■ TASK STATEMENT
Quote the whole listing word for word. Do not include the pictures.

■ RECORDS SHOWN
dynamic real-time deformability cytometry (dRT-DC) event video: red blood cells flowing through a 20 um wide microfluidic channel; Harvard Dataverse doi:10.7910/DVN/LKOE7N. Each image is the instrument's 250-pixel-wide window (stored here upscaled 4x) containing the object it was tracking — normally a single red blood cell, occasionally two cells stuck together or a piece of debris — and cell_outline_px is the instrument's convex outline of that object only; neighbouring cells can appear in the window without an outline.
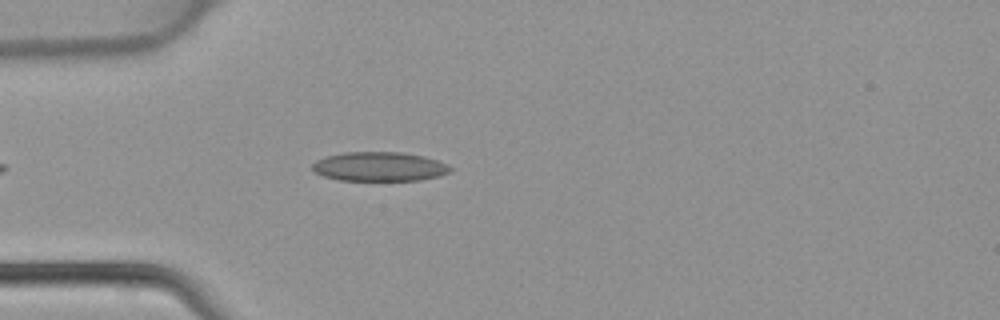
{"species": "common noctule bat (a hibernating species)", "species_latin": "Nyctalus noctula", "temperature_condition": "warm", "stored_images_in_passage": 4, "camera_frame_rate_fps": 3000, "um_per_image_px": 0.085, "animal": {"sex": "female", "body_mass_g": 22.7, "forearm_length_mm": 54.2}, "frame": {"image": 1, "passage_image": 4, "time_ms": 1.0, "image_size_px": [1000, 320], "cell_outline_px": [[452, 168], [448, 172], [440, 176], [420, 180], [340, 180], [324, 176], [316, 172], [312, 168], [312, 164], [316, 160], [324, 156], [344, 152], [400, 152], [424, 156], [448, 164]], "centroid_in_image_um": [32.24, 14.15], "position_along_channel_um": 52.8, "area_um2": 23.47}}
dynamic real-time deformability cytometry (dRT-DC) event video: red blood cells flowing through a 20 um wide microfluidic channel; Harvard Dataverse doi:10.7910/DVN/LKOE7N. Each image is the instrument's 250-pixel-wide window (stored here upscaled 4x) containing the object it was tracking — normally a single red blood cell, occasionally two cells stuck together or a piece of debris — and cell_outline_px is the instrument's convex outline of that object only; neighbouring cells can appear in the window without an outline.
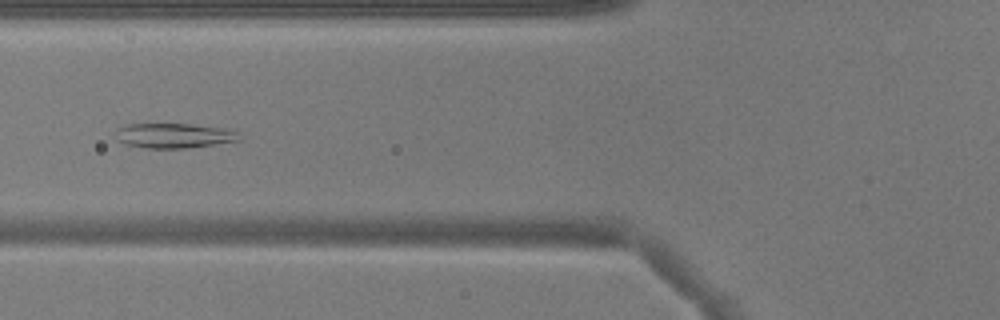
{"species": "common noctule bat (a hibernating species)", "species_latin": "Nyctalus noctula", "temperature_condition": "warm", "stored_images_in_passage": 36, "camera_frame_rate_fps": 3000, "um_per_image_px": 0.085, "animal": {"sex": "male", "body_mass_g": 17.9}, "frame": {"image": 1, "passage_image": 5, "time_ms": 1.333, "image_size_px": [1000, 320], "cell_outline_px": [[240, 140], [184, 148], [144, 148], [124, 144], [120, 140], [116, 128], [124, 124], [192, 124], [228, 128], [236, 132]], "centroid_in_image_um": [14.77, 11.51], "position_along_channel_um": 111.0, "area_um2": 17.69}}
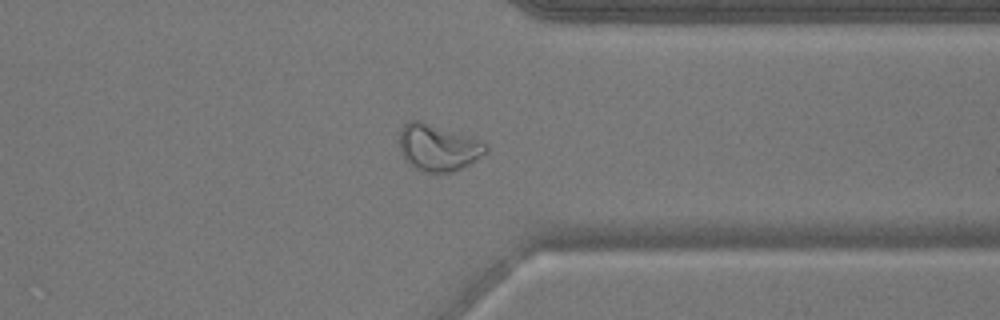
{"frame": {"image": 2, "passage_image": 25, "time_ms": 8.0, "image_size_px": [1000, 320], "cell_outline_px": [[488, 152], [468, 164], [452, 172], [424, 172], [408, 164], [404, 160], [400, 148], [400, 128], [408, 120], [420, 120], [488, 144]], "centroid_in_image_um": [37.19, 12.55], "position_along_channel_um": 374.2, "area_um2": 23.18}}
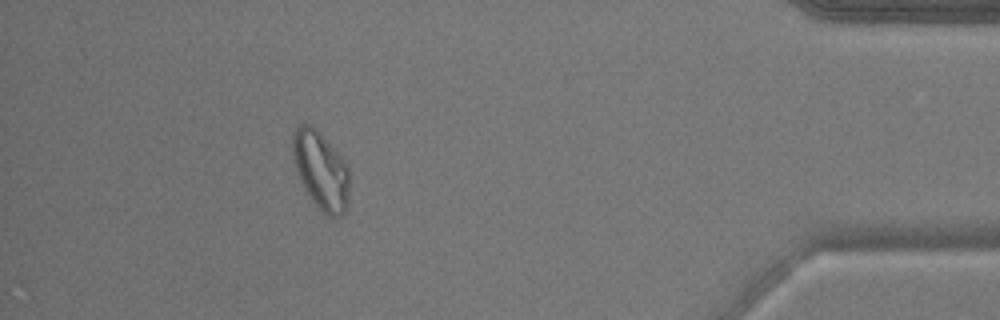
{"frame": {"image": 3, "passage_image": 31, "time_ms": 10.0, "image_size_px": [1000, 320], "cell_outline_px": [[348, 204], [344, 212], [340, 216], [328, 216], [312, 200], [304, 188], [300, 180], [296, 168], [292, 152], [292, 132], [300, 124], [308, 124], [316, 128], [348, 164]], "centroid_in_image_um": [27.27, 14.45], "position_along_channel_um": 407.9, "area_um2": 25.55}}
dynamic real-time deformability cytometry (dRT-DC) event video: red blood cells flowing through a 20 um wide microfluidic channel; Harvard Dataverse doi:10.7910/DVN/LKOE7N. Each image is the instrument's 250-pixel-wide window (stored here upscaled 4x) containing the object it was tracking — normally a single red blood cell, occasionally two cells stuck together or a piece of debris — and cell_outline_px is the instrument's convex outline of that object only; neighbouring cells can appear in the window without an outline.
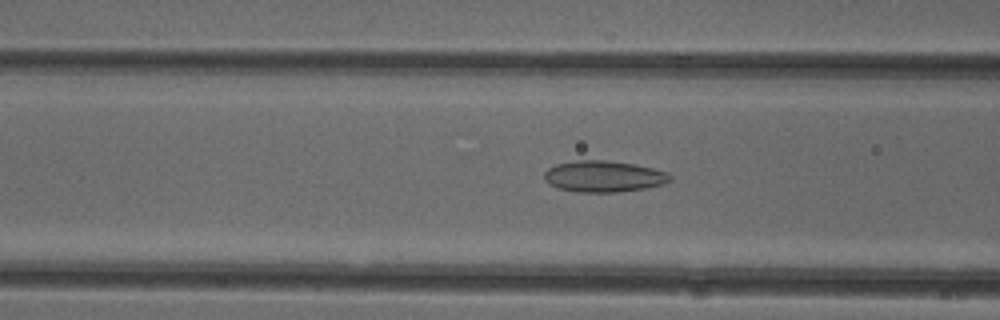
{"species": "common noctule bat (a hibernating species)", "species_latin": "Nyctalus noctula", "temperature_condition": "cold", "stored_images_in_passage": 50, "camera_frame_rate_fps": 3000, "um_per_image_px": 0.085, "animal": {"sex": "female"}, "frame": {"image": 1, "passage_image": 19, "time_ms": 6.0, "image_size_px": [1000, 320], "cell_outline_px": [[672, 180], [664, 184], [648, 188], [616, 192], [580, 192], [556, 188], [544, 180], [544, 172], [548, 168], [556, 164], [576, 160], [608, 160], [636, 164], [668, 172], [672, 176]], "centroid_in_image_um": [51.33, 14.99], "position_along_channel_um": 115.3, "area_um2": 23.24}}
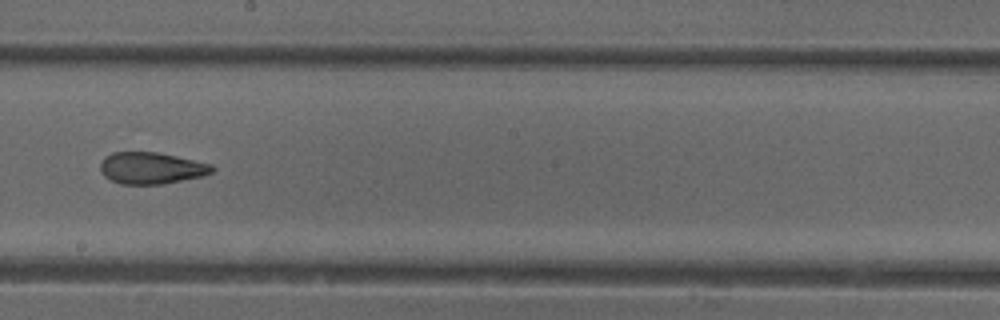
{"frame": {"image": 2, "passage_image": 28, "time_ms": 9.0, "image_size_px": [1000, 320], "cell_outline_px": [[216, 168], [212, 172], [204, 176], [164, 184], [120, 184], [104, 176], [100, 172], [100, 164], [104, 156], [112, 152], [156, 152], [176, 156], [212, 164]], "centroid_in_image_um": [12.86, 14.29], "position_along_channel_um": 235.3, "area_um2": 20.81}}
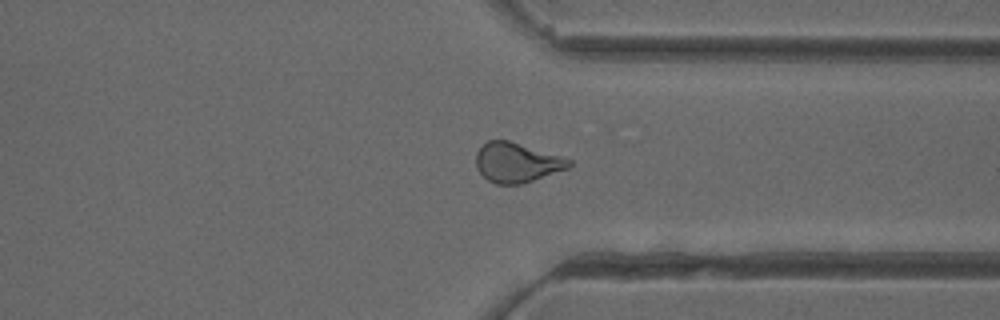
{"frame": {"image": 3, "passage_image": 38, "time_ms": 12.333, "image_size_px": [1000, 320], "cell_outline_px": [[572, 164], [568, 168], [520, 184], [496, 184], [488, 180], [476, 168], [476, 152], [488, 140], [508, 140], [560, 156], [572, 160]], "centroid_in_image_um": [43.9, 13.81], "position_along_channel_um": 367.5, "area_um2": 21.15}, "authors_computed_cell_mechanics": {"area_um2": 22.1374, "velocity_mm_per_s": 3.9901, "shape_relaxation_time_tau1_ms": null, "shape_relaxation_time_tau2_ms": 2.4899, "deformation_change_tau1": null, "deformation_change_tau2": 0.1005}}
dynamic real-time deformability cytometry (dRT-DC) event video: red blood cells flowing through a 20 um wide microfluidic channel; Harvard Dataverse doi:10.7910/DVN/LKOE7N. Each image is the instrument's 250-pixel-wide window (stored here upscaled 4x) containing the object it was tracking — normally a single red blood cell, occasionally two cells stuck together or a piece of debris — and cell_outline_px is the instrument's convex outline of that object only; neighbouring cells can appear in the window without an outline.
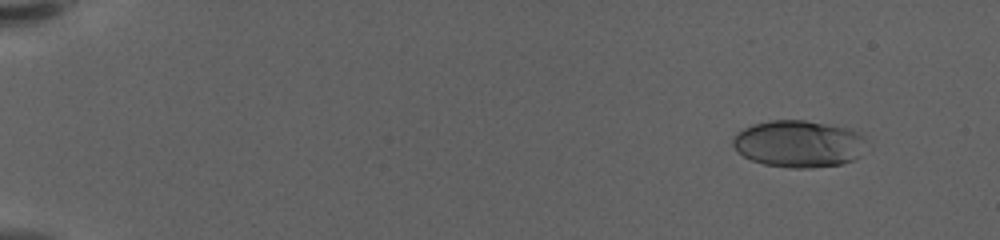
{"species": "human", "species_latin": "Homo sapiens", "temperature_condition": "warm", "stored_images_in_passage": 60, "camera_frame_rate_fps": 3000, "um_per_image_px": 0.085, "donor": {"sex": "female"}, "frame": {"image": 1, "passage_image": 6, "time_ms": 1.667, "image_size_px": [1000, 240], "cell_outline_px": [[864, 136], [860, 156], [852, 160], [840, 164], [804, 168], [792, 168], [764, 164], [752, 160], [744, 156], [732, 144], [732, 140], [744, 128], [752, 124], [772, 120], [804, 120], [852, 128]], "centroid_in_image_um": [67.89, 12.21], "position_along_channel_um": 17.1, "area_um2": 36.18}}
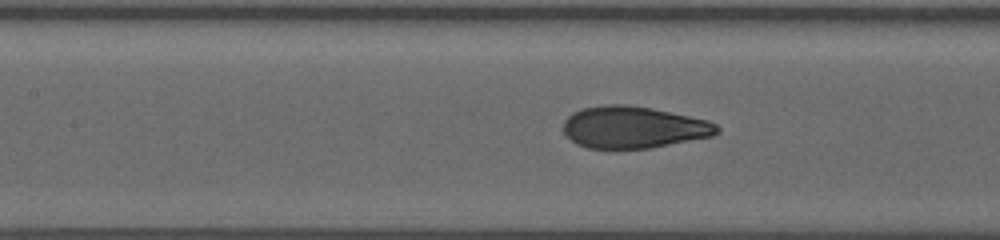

■ EXERCISE RESULT
dynamic real-time deformability cytometry (dRT-DC) event video: red blood cells flowing through a 20 um wide microfluidic channel; Harvard Dataverse doi:10.7910/DVN/LKOE7N. Each image is the instrument's 250-pixel-wide window (stored here upscaled 4x) containing the object it was tracking — normally a single red blood cell, occasionally two cells stuck together or a piece of debris — and cell_outline_px is the instrument's convex outline of that object only; neighbouring cells can appear in the window without an outline.
{"species": "common noctule bat (a hibernating species)", "species_latin": "Nyctalus noctula", "temperature_condition": "warm", "stored_images_in_passage": 4, "camera_frame_rate_fps": 3000, "um_per_image_px": 0.085, "animal": {"sex": "female", "body_mass_g": 22.7, "forearm_length_mm": 54.2}, "frame": {"image": 1, "passage_image": 4, "time_ms": 1.0, "image_size_px": [1000, 320], "cell_outline_px": [[452, 168], [448, 172], [440, 176], [420, 180], [340, 180], [324, 176], [316, 172], [312, 168], [312, 164], [316, 160], [324, 156], [344, 152], [400, 152], [424, 156], [448, 164]], "centroid_in_image_um": [32.24, 14.15], "position_along_channel_um": 52.8, "area_um2": 23.47}}
dynamic real-time deformability cytometry (dRT-DC) event video: red blood cells flowing through a 20 um wide microfluidic channel; Harvard Dataverse doi:10.7910/DVN/LKOE7N. Each image is the instrument's 250-pixel-wide window (stored here upscaled 4x) containing the object it was tracking — normally a single red blood cell, occasionally two cells stuck together or a piece of debris — and cell_outline_px is the instrument's convex outline of that object only; neighbouring cells can appear in the window without an outline.
{"species": "common noctule bat (a hibernating species)", "species_latin": "Nyctalus noctula", "temperature_condition": "warm", "stored_images_in_passage": 36, "camera_frame_rate_fps": 3000, "um_per_image_px": 0.085, "animal": {"sex": "male", "body_mass_g": 17.9}, "frame": {"image": 1, "passage_image": 5, "time_ms": 1.333, "image_size_px": [1000, 320], "cell_outline_px": [[240, 140], [184, 148], [144, 148], [124, 144], [120, 140], [116, 128], [124, 124], [192, 124], [228, 128], [236, 132]], "centroid_in_image_um": [14.77, 11.51], "position_along_channel_um": 111.0, "area_um2": 17.69}}
{"frame": {"image": 2, "passage_image": 25, "time_ms": 8.0, "image_size_px": [1000, 320], "cell_outline_px": [[488, 152], [468, 164], [452, 172], [424, 172], [408, 164], [404, 160], [400, 148], [400, 128], [408, 120], [420, 120], [488, 144]], "centroid_in_image_um": [37.19, 12.55], "position_along_channel_um": 374.2, "area_um2": 23.18}}
{"frame": {"image": 3, "passage_image": 31, "time_ms": 10.0, "image_size_px": [1000, 320], "cell_outline_px": [[348, 204], [344, 212], [340, 216], [328, 216], [312, 200], [304, 188], [300, 180], [296, 168], [292, 152], [292, 132], [300, 124], [308, 124], [316, 128], [348, 164]], "centroid_in_image_um": [27.27, 14.45], "position_along_channel_um": 407.9, "area_um2": 25.55}}
dynamic real-time deformability cytometry (dRT-DC) event video: red blood cells flowing through a 20 um wide microfluidic channel; Harvard Dataverse doi:10.7910/DVN/LKOE7N. Each image is the instrument's 250-pixel-wide window (stored here upscaled 4x) containing the object it was tracking — normally a single red blood cell, occasionally two cells stuck together or a piece of debris — and cell_outline_px is the instrument's convex outline of that object only; neighbouring cells can appear in the window without an outline.
{"species": "common noctule bat (a hibernating species)", "species_latin": "Nyctalus noctula", "temperature_condition": "cold", "stored_images_in_passage": 50, "camera_frame_rate_fps": 3000, "um_per_image_px": 0.085, "animal": {"sex": "female"}, "frame": {"image": 1, "passage_image": 19, "time_ms": 6.0, "image_size_px": [1000, 320], "cell_outline_px": [[672, 180], [664, 184], [648, 188], [616, 192], [580, 192], [556, 188], [544, 180], [544, 172], [548, 168], [556, 164], [576, 160], [608, 160], [636, 164], [668, 172], [672, 176]], "centroid_in_image_um": [51.33, 14.99], "position_along_channel_um": 115.3, "area_um2": 23.24}}
{"frame": {"image": 2, "passage_image": 28, "time_ms": 9.0, "image_size_px": [1000, 320], "cell_outline_px": [[216, 168], [212, 172], [204, 176], [164, 184], [120, 184], [104, 176], [100, 172], [100, 164], [104, 156], [112, 152], [156, 152], [176, 156], [212, 164]], "centroid_in_image_um": [12.86, 14.29], "position_along_channel_um": 235.3, "area_um2": 20.81}}
{"frame": {"image": 3, "passage_image": 38, "time_ms": 12.333, "image_size_px": [1000, 320], "cell_outline_px": [[572, 164], [568, 168], [520, 184], [496, 184], [488, 180], [476, 168], [476, 152], [488, 140], [508, 140], [560, 156], [572, 160]], "centroid_in_image_um": [43.9, 13.81], "position_along_channel_um": 367.5, "area_um2": 21.15}, "authors_computed_cell_mechanics": {"area_um2": 22.1374, "velocity_mm_per_s": 3.9901, "shape_relaxation_time_tau1_ms": null, "shape_relaxation_time_tau2_ms": 2.4899, "deformation_change_tau1": null, "deformation_change_tau2": 0.1005}}
dynamic real-time deformability cytometry (dRT-DC) event video: red blood cells flowing through a 20 um wide microfluidic channel; Harvard Dataverse doi:10.7910/DVN/LKOE7N. Each image is the instrument's 250-pixel-wide window (stored here upscaled 4x) containing the object it was tracking — normally a single red blood cell, occasionally two cells stuck together or a piece of debris — and cell_outline_px is the instrument's convex outline of that object only; neighbouring cells can appear in the window without an outline.
{"species": "human", "species_latin": "Homo sapiens", "temperature_condition": "warm", "stored_images_in_passage": 60, "camera_frame_rate_fps": 3000, "um_per_image_px": 0.085, "donor": {"sex": "female"}, "frame": {"image": 1, "passage_image": 6, "time_ms": 1.667, "image_size_px": [1000, 240], "cell_outline_px": [[864, 136], [860, 156], [852, 160], [840, 164], [804, 168], [792, 168], [764, 164], [752, 160], [744, 156], [732, 144], [732, 140], [744, 128], [752, 124], [772, 120], [804, 120], [852, 128]], "centroid_in_image_um": [67.89, 12.21], "position_along_channel_um": 17.1, "area_um2": 36.18}}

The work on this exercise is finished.